───── Il brano
'L'Angolo del Trader - Finanza e Borsa - Investireoggi.it

L’Angolo del Trader

di , pubblicato il

A2A accelera al rialzo e tocca i massimi da metà agosto in scia alla notizia del Memorandum of Understanding con Ardian per una cooperazione relativa allo sviluppo dell’utilizzo dell’idrogeno verde. L’accordo avrà l’obiettivo di identificare potenziali aree di collaborazione per la produzione di idrogeno verde da fonti rinnovabili. In particolare “le parti condivideranno l’obiettivo comune di selezionare i siti più adatti dove sia più conveniente un’integrazione tra impianti di produzione di energia elettrica da fonti rinnovabili esistenti o pianificate e unità di produzione di idrogeno. Saranno valutate diverse configurazioni di impianto per un utilizzo importante dell’idrogeno verde, al fine di individuare un impianto pilota vero e proprio che entrambe le parti potranno decidere di sviluppare nella successiva fase della partnership”. Le quotazioni si sono spinte fino a quota 1,3145, un netto rialzo dalla chiusura di mercoledì a 1,256 euro. Già nella seduta del 25 novembre era stato inviato un notevole segnale di forza con la rottura della trend line ribassista disegnata dal top di giugno, praticamente coincidente con la media mobile esponenziale a 100 giorni, ora divenuta supporto, passante a 1,238 euro circa. Il superamento del picco del 29 settembre a 1,283 è una ulteriore conferma della volontà del titolo di dare un seguito al rialzo intrapreso dai minimi di ottobre a 1,0475 euro. Prossimo test importante quello di area 1,32 dove si colloca il 38,2% di ritracciamento del ribasso dal picco di febbraio. In caso di superamento anche di questa resistenza ricavata dalla successione di Fibonacci diverrebbe possibile un ulteriore allungo verso 1,43 almeno. Solo ripiegamenti al di sotto di 1,238 potrebbero fare temere l’avvio di una flessione più ampia con target a 1,15 euro almeno.
──────────
* _Prova tu_
Traduci in inglese questa frase del brano su A2A: "L’accordo avrà l’obiettivo di identificare potenziali aree di collaborazione per la produzione di idrogeno verde da fonti rinnovabili."
───── I dati
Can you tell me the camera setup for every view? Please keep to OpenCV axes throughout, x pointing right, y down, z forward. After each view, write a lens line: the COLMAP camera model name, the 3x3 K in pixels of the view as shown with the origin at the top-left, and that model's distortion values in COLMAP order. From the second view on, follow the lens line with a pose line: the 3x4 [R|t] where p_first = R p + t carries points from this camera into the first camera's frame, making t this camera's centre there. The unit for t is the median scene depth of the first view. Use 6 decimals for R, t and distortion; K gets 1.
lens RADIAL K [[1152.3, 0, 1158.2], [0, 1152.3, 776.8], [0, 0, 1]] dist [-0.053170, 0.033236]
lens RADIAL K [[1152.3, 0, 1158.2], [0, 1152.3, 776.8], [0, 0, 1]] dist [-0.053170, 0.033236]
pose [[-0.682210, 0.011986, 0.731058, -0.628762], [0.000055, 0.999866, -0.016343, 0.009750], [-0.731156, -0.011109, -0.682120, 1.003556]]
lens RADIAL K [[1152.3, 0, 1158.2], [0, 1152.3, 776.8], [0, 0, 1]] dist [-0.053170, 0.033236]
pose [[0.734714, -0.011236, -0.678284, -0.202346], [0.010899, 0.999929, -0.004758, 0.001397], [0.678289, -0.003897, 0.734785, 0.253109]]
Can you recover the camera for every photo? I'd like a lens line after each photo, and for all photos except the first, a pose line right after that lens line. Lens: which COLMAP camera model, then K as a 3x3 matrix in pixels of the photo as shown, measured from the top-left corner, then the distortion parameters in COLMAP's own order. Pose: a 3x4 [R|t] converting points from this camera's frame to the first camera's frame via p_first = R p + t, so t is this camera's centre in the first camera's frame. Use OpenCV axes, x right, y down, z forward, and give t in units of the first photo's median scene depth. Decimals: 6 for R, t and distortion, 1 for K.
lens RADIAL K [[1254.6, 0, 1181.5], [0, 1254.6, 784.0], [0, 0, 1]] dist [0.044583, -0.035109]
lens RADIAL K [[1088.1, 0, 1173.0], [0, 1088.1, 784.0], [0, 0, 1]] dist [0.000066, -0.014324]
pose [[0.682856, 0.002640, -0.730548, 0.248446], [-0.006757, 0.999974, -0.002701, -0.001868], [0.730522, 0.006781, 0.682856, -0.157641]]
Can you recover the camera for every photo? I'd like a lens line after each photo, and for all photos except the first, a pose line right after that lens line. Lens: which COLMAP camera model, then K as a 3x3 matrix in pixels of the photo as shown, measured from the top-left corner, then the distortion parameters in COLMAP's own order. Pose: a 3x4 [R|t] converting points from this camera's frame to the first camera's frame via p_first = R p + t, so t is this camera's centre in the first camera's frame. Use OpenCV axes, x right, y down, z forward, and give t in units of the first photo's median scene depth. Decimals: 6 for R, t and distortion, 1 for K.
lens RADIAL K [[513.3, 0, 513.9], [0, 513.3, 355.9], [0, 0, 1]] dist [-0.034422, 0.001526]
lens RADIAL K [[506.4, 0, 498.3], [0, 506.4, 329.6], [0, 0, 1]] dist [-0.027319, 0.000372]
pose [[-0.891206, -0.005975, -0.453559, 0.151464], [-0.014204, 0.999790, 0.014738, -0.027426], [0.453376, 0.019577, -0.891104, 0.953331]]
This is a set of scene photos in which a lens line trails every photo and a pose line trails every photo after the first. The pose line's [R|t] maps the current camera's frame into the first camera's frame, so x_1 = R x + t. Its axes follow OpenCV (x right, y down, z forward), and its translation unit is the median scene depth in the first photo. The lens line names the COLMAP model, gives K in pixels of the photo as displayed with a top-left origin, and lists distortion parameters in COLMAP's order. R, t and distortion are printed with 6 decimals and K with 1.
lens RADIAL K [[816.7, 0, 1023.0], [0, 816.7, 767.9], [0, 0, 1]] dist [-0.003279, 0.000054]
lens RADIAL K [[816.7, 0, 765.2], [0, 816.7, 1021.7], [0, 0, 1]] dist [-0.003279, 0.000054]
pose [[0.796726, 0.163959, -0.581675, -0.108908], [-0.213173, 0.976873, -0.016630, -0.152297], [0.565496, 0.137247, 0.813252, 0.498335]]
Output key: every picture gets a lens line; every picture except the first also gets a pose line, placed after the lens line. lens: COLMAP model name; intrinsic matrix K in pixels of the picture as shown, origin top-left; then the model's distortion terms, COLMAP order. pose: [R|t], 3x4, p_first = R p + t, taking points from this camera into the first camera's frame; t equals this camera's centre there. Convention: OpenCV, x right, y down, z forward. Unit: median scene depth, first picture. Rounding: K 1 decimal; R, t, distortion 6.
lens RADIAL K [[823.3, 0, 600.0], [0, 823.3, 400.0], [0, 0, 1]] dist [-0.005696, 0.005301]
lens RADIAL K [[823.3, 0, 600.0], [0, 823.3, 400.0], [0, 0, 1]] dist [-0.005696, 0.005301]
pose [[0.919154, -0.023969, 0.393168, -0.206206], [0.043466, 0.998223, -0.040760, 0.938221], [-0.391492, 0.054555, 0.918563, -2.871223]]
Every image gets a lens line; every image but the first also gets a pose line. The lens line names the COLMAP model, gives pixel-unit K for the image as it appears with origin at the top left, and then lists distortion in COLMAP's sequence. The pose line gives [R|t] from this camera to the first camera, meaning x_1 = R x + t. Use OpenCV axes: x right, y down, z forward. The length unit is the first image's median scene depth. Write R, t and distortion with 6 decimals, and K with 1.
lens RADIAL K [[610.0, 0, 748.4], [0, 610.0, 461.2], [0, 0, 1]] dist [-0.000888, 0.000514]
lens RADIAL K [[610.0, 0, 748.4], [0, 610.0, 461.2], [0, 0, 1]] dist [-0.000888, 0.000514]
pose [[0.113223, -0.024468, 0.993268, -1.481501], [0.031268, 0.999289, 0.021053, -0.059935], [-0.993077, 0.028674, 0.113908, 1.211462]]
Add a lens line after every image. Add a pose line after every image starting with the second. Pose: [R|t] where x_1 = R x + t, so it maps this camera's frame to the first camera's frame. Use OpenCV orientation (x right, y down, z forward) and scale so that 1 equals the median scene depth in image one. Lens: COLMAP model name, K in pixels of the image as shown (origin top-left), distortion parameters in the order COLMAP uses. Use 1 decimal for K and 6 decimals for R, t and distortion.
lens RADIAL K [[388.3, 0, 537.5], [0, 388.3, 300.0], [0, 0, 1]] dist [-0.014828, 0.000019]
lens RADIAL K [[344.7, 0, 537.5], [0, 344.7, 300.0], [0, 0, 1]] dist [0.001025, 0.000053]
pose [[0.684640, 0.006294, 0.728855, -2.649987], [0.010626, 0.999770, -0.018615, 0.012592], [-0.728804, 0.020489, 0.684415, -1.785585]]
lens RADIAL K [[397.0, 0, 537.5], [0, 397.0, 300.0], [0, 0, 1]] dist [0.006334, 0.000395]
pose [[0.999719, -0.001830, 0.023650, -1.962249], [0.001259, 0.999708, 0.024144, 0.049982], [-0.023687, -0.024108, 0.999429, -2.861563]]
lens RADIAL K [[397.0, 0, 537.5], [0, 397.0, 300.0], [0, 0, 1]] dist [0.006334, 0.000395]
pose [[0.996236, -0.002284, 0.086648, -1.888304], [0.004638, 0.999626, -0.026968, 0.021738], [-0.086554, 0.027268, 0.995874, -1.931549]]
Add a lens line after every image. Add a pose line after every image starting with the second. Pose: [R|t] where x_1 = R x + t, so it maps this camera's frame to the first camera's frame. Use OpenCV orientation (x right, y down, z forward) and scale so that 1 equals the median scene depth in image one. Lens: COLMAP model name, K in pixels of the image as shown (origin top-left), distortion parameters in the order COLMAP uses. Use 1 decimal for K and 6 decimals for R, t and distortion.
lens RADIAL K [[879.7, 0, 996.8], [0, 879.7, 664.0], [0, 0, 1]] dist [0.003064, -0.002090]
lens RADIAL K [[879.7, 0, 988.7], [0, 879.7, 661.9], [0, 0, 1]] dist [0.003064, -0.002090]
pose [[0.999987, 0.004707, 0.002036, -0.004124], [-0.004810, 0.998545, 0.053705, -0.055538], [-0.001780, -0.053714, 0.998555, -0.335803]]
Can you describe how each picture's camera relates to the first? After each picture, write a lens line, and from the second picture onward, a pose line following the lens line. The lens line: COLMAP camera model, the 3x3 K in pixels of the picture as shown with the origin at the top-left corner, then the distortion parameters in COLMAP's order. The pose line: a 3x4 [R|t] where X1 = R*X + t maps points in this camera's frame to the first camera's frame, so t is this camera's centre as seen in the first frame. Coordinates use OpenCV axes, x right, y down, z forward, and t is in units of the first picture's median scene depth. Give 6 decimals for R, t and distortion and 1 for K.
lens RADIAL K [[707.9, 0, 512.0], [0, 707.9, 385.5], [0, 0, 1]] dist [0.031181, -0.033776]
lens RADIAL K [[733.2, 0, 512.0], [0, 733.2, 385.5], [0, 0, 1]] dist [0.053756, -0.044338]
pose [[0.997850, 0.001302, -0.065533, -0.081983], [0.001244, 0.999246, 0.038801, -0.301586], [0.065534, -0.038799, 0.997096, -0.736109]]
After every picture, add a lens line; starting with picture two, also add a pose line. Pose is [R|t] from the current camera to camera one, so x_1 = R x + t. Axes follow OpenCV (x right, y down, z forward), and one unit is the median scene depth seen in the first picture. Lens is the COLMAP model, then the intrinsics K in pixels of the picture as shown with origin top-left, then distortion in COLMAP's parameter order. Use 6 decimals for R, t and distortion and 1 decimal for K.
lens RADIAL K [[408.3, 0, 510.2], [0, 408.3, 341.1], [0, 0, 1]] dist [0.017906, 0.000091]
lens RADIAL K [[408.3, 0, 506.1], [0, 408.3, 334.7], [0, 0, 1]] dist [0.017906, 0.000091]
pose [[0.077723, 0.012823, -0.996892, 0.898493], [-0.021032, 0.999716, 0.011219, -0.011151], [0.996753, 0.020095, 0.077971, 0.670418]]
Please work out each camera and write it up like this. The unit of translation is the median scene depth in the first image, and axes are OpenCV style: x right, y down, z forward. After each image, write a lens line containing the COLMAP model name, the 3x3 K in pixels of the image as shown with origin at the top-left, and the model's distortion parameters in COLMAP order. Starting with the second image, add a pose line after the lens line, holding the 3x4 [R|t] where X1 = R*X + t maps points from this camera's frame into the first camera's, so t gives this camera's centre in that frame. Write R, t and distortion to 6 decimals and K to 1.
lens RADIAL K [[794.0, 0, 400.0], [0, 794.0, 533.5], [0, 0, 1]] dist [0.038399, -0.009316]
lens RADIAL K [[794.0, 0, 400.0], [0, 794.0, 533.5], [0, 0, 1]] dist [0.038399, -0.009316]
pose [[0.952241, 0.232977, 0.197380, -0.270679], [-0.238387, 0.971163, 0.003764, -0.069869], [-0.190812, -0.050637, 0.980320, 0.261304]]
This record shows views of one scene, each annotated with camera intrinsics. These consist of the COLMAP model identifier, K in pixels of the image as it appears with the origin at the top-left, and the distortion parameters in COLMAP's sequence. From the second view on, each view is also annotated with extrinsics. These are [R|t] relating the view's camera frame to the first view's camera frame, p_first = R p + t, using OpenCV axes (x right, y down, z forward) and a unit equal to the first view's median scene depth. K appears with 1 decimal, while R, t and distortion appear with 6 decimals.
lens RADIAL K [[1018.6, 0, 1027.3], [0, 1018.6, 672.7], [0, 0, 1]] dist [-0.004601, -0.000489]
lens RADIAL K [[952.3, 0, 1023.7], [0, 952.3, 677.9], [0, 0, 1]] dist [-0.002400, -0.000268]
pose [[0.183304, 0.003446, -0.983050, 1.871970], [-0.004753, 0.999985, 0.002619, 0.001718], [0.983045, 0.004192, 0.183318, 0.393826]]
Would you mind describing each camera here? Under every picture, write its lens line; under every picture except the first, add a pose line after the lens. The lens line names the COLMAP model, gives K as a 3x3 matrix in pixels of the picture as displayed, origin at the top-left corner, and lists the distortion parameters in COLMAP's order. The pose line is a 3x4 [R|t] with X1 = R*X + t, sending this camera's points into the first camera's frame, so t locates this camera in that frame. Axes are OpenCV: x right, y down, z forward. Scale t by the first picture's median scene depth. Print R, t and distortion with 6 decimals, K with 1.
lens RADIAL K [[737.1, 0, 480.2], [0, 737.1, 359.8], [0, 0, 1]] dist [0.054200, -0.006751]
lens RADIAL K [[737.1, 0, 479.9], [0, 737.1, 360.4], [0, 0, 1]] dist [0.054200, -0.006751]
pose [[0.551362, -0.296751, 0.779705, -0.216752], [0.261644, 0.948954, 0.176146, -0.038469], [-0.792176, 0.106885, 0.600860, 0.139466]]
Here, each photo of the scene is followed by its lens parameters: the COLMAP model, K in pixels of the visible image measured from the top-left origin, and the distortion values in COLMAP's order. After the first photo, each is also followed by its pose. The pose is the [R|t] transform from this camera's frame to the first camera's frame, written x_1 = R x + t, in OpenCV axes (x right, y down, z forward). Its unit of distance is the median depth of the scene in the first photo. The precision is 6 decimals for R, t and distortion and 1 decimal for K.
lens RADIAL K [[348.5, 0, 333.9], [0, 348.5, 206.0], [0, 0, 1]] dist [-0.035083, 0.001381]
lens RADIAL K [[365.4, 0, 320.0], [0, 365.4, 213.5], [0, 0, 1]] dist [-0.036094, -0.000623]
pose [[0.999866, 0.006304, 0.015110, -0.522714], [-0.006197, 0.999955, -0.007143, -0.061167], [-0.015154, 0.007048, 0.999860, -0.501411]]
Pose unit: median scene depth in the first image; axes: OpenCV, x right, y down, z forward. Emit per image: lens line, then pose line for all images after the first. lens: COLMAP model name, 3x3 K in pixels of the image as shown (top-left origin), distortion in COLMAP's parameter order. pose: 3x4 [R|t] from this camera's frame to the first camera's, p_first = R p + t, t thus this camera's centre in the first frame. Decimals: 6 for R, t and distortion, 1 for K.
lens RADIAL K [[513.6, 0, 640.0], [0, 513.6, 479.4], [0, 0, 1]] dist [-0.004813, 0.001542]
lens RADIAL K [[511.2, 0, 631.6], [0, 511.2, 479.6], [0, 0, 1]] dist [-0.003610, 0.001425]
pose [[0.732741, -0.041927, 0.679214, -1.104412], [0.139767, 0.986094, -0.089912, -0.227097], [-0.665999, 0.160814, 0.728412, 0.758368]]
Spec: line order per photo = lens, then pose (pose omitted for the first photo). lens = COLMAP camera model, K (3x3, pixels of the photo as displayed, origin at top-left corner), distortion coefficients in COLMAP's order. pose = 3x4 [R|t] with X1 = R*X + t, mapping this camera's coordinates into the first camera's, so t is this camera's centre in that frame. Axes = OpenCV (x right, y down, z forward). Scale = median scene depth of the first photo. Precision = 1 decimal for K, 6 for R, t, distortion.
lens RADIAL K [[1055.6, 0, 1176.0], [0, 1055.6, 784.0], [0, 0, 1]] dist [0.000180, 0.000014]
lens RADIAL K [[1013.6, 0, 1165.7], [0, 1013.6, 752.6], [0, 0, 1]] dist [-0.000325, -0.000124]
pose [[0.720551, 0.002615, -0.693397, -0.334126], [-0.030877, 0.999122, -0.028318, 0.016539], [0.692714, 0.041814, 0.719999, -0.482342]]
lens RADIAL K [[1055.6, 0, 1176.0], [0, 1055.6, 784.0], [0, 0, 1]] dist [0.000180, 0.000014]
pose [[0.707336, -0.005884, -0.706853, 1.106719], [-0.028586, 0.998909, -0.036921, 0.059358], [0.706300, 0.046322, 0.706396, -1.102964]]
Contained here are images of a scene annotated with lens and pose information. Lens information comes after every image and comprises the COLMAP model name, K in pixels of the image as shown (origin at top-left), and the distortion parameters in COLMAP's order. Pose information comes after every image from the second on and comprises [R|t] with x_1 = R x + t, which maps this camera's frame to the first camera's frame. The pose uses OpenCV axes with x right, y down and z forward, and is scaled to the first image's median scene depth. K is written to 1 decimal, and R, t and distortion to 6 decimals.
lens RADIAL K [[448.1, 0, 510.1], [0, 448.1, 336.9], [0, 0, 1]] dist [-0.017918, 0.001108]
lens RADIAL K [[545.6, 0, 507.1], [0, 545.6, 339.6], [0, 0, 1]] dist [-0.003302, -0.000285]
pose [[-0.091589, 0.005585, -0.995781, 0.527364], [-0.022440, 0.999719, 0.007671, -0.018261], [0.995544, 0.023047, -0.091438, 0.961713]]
──────────
* _Soluzione_
The agreement will aim to identify potential areas of collaboration for the production of green hydrogen from renewable sources.